Incrédula, hice un gesto de desaprobación ante la pregunta, pensé que era otro de esos videos generados con inteligencia artificial (IA). Pero no. Era la nefasta realidad escalonada en la capital colombiana.


La curiosidad me venció. Tomé el celular. Busqué en redes. Reproduje uno tras otro los videos desde diferentes ángulos, aún dudaba de su veracidad. Me atravesaron una serie de emociones que, como en una montaña rusa, iniciaron con la negación, pasaron por el desconcierto (qué hago yo aquí) y terminaron en ese vacío incontenible y precipitado que una siente en la caída libre.


Me consideré  exagerada, pero el sinsabor de los hechos retumbaba con estruendo en mi cabeza. Cuando en el colegio me enseñaron historia, pensaba qué loco haber vivido calamidades así. Hoy, siento que ya es suficiente historia en vivo y en directo.


Mientras procesaba todo lo que ocurría, cuestioné mis privilegios y me sentí mal por estar bien. Gracias a varios artículos periodísticos se evidenció que esto no fue un hecho aislado. Es una violencia cotidiana, que golpea con fuerza a muchas personas en este país. Y eso, duele. Duele que haya vidas atrapadas en una rutina de miedo, dolor y odio.


Me destrozó ver que el autor material era un menor. Que no dudó. Que sostuvo el arma con firmeza. Me envideé con los posibles escenarios que alimentaron esas consecuencias. ¿Qué historias le habrán contado? ¿Qué heridas y necesidades estaría atravesando?


Pese a todo, por un momento tuve esperanza: pensar que los políticos pudieran dejar de lado su ala política para acompañar el dolor humano. Pero esa ilusión duró poco. Algunos y algunas candidatas presidenciales, oportunistas, se pronunciaron y hasta llegaron a la clínica donde estaba la víctima. Su gesto no resultó en empatía, sino en la acaparación mediática.


Eso era desolador, ver cómo ese oportunismo político era apenas el reflejo amplificado del ruido en redes sociales: odio disfrazado de opinión. Nos cuesta empatizar. Nos resulta facilísimo odiar. ¿Por qué las diferencias nos separan al punto de justificar la violencia?


Escuchar, procesar, reflexionar con quienes piensan distinto. Mediar y aceptar lo que no es compatible con nuestras ideas. Se escribe fácil, pero es una tarea titánica, una que llevamos cargando durante generaciones en este país. Ahí está nuestro reto.

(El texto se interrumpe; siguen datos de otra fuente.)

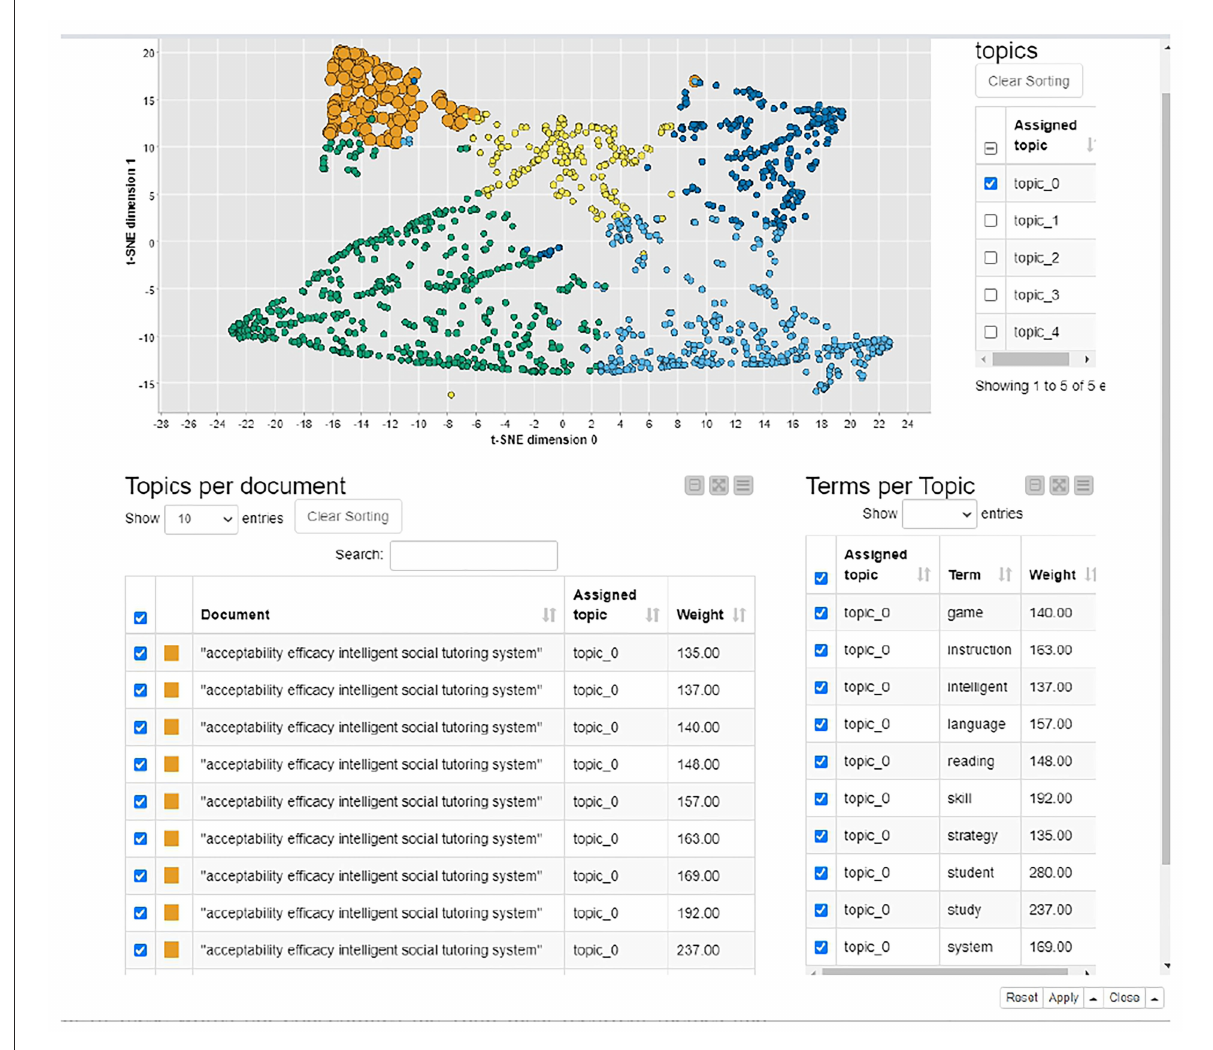
FIGURE8 Inspect topics and terms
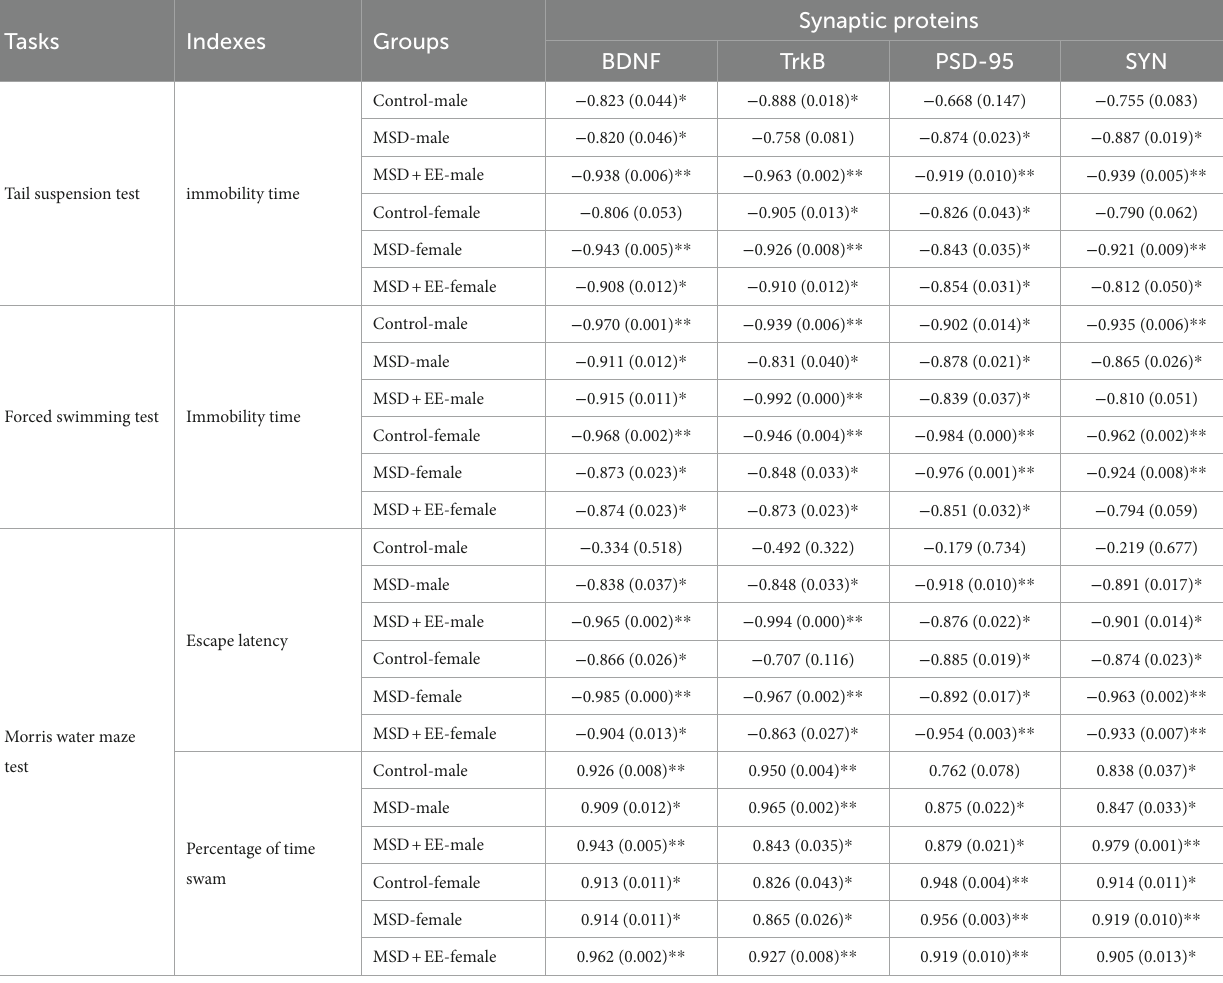
TABLE 2 Correlations between depression/cognition-related tasks and hippocampal synaptic plasticity-associated proteins.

Ahora bien, ¿cómo lo llevamos a la práctica? Como muchas personas, quisiera encontrar la receta. Pero si en la próxima reunión familiar, o en una conversación incómoda con alguien fuera de nuestro círculo logramos soltar la necesidad de tener la razón y simplemente escuchar, incluso si eso nos aplasta el ego, creo que ya estaríamos dando un paso importante.

Quiero creer que es preferible empezar por esos pequeños actos, antes que resignarnos a vivir con miedo y odio. Porque dudo que a eso se le pueda llamar vida.